Qinsun Instruments Co., LTD!
Address:NO.258 Banting Road., Jiuting Town, Songjiang District, Shanghai

Your location: Home > Related Articles > How will intelligent transportation technology once again drive urban development?

How will intelligent transportation technology once again drive urban development?

Author:QINSUN Released in:2024-01 Click:94

Major cities have placed big bets on buses. Cities and suburban centers across the country are investing in new vehicles, routes, and bus lanes to provide safe and reliable public transportation for citizens, stimulate new economic development, and reduce traffic congestion as the pandemic recedes and Americans return to work. Public buses play a crucial role in the goal of reducing carbon emissions in cities, and are also an important component of the Zero Vision project to eliminate pedestrian traffic injuries and deaths.

However, a successful public transportation system requires appropriate implementation. Cities must be able to effectively monitor illegal parking to ensure that bus lanes remain unobstructed for timely transportation and to ensure safer streets. Traditionally, this was done manually with parking law enforcement officers on the streets, which was an inefficient process and difficult to scale up. Some cities have started using fixed cameras to assist law enforcement, but their scope and effectiveness are limited.

In order to adopt more modern law enforcement methods, cities are exploring how intelligent computer vision technology and automatic intelligence can help buses restart. By installing these visual devices on buses, transportation explorers can immediately create a law enforcement network covering every route of the city's public transportation system.

HaydenAI is a technology company that provides intelligent visual solutions for cities. Its CEO and founder, Chris Carson, stated, "Intelligent transportation ecosystems and smart cities are not just about breaking technological boundaries, but also the core concept of addressing social and environmental issues such as accessibility and sustainable development." At a recent online seminar, Carson discussed how appropriate law enforcement can have a broad impact on the traffic goals of cities.

Carson said that intelligent visual technology has improved the safety, sustainability, and fairness of public transportation.

As people return to cities and suburbs to work, transportation officials can use technological tools to prepare for future infrastructure.

Carson said, "I think the approach that transportation agencies must adopt is to embrace technology and see it as an opportunity for growth, an opportunity for innovation." "As we clear more bus lanes, the speed of buses will increase.
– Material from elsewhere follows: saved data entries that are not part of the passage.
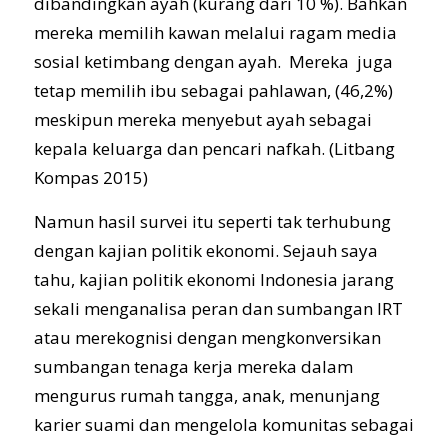
dibandingkan ayah (kurang dari 10 %). Bahkan
mereka memilih kawan melalui ragam media
sosial ketimbang dengan ayah. Mereka juga
tetap memilih ibu sebagai pahlawan, (46,2%)
meskipun mereka menyebut ayah sebagai
kepala keluarga dan pencari nafkah. (Litbang
Kompas 2015)
Namun hasil survei itu seperti tak terhubung
dengan kajian politik ekonomi. Sejauh saya
tahu, kajian politik ekonomi Indonesia jarang
sekali menganalisa peran dan sumbangan IRT
atau merekognisi dengan mengkonversikan
sumbangan tenaga kerja mereka dalam
mengurus rumah tangga, anak, menunjang
karier suami dan mengelola komunitas sebagai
As the speed of buses increases, more people will ride them."

In order to strengthen and expand law enforcement efforts, cities can not only install artificial intelligence visual devices on buses, but also on school buses, street cleaners, garbage trucks, police cars, and other vehicles. It is possible to aggregate data and share insights among multiple institutions, creating a more comprehensive execution system.
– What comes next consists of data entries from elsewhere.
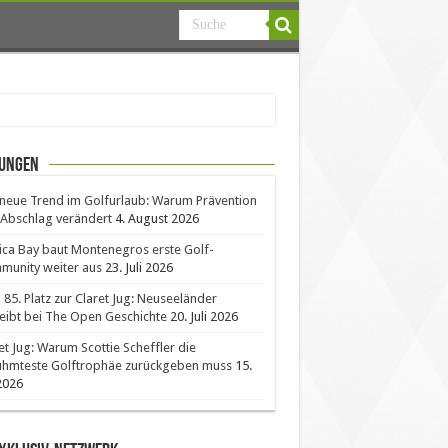
ungen
neue Trend im Golfurlaub: Warum Prävention
Abschlag verändert
4. August 2026
ica Bay baut Montenegros erste Golf-
unity weiter aus
23. Juli 2026
85. Platz zur Claret Jug: Neuseeländer
eibt bei The Open Geschichte
20. Juli 2026
et Jug: Warum Scottie Scheffler die
ühmteste Golftrophäe zurückgeben muss
15.
 2026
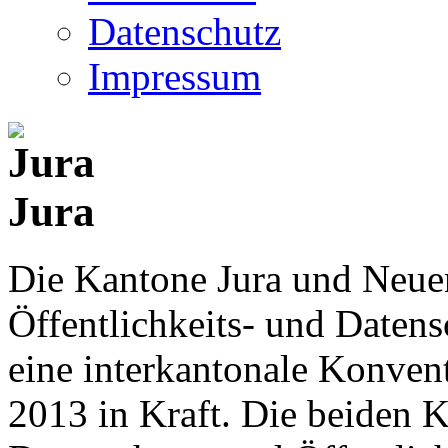
Datenschutz
Impressum
Jura
Die Kantone Jura und Neue
Öffentlichkeits- und Date
eine interkantonale Konventi
2013 in Kraft. Die beiden K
Carson said that the White House has made infrastructure investment a key priority, and technology will play an important role in improving the transportation system.

President Biden is promoting comprehensive reform and upgrading of the country's infrastructure, calling it a transformative effort that can create a resilient and innovative economy around the world. "It's time to embrace technology and create a safer, smarter, and more sustainable transportation ecosystem."

VaibhavGhadiok, co-founder and Vice President of Engineering at HaydenAI, stated that machine learning and computer vision are one of the most important emerging innovations that will drive transformation efforts. He also participated in the online seminar.

Ghadiok said, "Machine learning, especially when applied to computer vision, has made significant strides in the past decade." Through in vehicle devices, "we are building rich (three-dimensional) environmental maps that distinguish between sidewalks, bus lanes, parking timers, fire hydrants, and other components."

The artificial intelligence camera system recognizes vehicles parked on bus lanes through license plate recognition. The system integrates law enforcement dates and times together and can automatically send vehicle information to the violation processor of transportation agencies for further action. This technology can be updated to cope with temporary events such as parades, and parameters can be easily changed as needed.

Strengthening parking law enforcement can significantly improve the efficiency of buses. Ghadiok said that in a pilot device project in New York City, HaydenAI found that bus speeds increased by 50% or more.

"We are improving the punctuality rate of these buses and reducing passengers' waiting time, thereby increasing the number of passengers."

Law enforcement is just a use case of artificial intelligence and computer vision technology. It can also be used to recognize parking timers, so cities can improve parking management. In addition, it can also be used to remind drivers of nearby available parking spaces, alleviating the problem of driving around looking for parking spaces. This technology can even perform traffic pattern analysis to determine how many pedestrians cross intersections at specific times of the day.

In the future, these systems can be used to arrange roadside space, such as allowing delivery trucks to park for 15 minutes in typically restricted areas to drop packages.

All of these uses will help create a more intelligent and unified law enforcement network. As cities invest in new infrastructure technologies, in vehicle computer vision devices driven by artificial intelligence and machine learning will play a crucial role in ensuring safe, efficient, and effective transportation systems in the coming years.